John Bunn was 14-years-old when he was charged with second-degree murder and now at the age of 41 he has finally been exonerated of the charges. Bunn, on Tuesday, sobbed in the courtroom and clutched the hands of the judge who absolved him after he spent 17 years in prison for a crime he did not commit. 

Reports state that Bunn and another teenager named Rosean Hargrave, in 1991, were accused of forcing an off-duty correction officer Rolando Neischer and his partner Robert Crosson out of their car, shooting them and then stealing the vehicle in Crown Heights, Brooklyn. 

Neischer died, while the other officer, Crosson, survived and became the sole witness of the incident.

Bunn's murder conviction was disposed of in 2016, after it was found out that Louis Scarcella, the lead detective on his case, used "false and misleading practices" while he was with the New York Police Department (NYPD).

According to reports, the teenagers, at the time, were convicted based on tainted evidence produced by Scarcella and that he had placed their pictures in a photo array for Crosson. An emotional Bunn, after he was exonerated of the charges on Tuesday, said: "I want to say thank you your honor because it's been 27 years I've been fighting for my life."

"I want y'all to know that y'all convicted and had the wrong man in prison,' he said with tears streaming down his face.

After the judge in the court announced that Bunn had been exonerated, he approached the bench and held her hands as the courtroom applauded and Bunn bowed his head down and wept, according to reports.

Brooklyn Supreme Court Justice ShawnDya Simpson said: "I am more than emotional about this day. You were 14 at the time. This shouldn't have ever happened," the Daily News reported.

Bunn, while talking to the reporters outside the room, said that he felt "blessed" and was "just thanking God I reached this point."

After Bunn's exoneration, his legal team said that there were issues with his case from the beginning and that the fingerprints found at the scene did not belong to either of the teenagers. Crosson, the other officer at the time of the incident, had described the suspects as light-skinned men in their 20s, reports state.

Defense lawyers said that the teenagers were framed and contrary to Crosson's description of the suspects, Bunn and Hargrave were dark-skinned teenagers. 

Defense lawyer Glenn Garber said: "There were problems with this case that were very obvious. There was no probable cause to make an arrest."

Bunn, who was released from prison on parole in 2009, reportedly went on to create a nonprofit organization known as A Voice4TheUnheard.

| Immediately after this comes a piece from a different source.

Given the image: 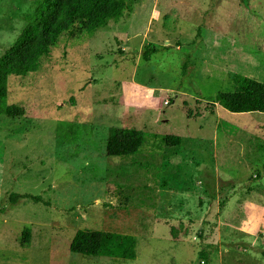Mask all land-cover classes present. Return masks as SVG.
Returning <instances> with one entry per match:
<instances>
[{"label": "rangeland", "instance_id": "obj_1", "mask_svg": "<svg viewBox=\"0 0 264 264\" xmlns=\"http://www.w3.org/2000/svg\"><path fill=\"white\" fill-rule=\"evenodd\" d=\"M125 2L8 78L2 106L23 114L0 113V264H264V113L215 101L264 81V0ZM36 6L0 0V57ZM111 129L146 133L142 150L107 156ZM83 229L135 237L136 258L71 253Z\"/></svg>", "mask_w": 264, "mask_h": 264}, {"label": "trees", "instance_id": "obj_2", "mask_svg": "<svg viewBox=\"0 0 264 264\" xmlns=\"http://www.w3.org/2000/svg\"><path fill=\"white\" fill-rule=\"evenodd\" d=\"M36 9L16 39L14 45L0 57V113L10 118L22 116L23 109L5 106L7 81L10 76H25L36 72L41 60L47 57L51 48L64 37L81 40L105 27L110 21H117L127 9L125 0H35ZM149 53L143 54L148 60ZM216 103L231 113H264V81L251 78L241 81L236 92H222L215 97ZM147 135L143 131L111 129L106 139V155L128 158L137 155L143 148ZM161 142L177 147L178 136H164ZM26 197V196H25ZM20 198L11 194L9 201L16 204ZM38 200V197H31ZM29 229H24L21 244L28 243ZM69 251L81 256L102 257L122 260L136 258V239L133 236L115 232L83 229L73 236Z\"/></svg>", "mask_w": 264, "mask_h": 264}]
</instances>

"Y'all had the wrong man this whole time and you have someone out there running free and y'all had no right to do what you did. I don't know how I made it this far, but I believe I am here for a purpose. I just want to be proven innocent...I didn't want to be in the dark side of the shadows they (the prosecutors) tried to put me," Bunn said during the hearing.

Reports state that Hargrave was also exonerated in the crime after he appeared in a Brooklyn Supreme Court on Monday. The judge reportedly told the 44-year-old that his murder conviction had been tossed out. Hargrave was 16 at the time of the conviction and was in prison for 24 years. 

"There were times I saw death - that is how badly corrections officers beat me for a crime I did not commit,"  he said outside the courtroom, according to the New York Post.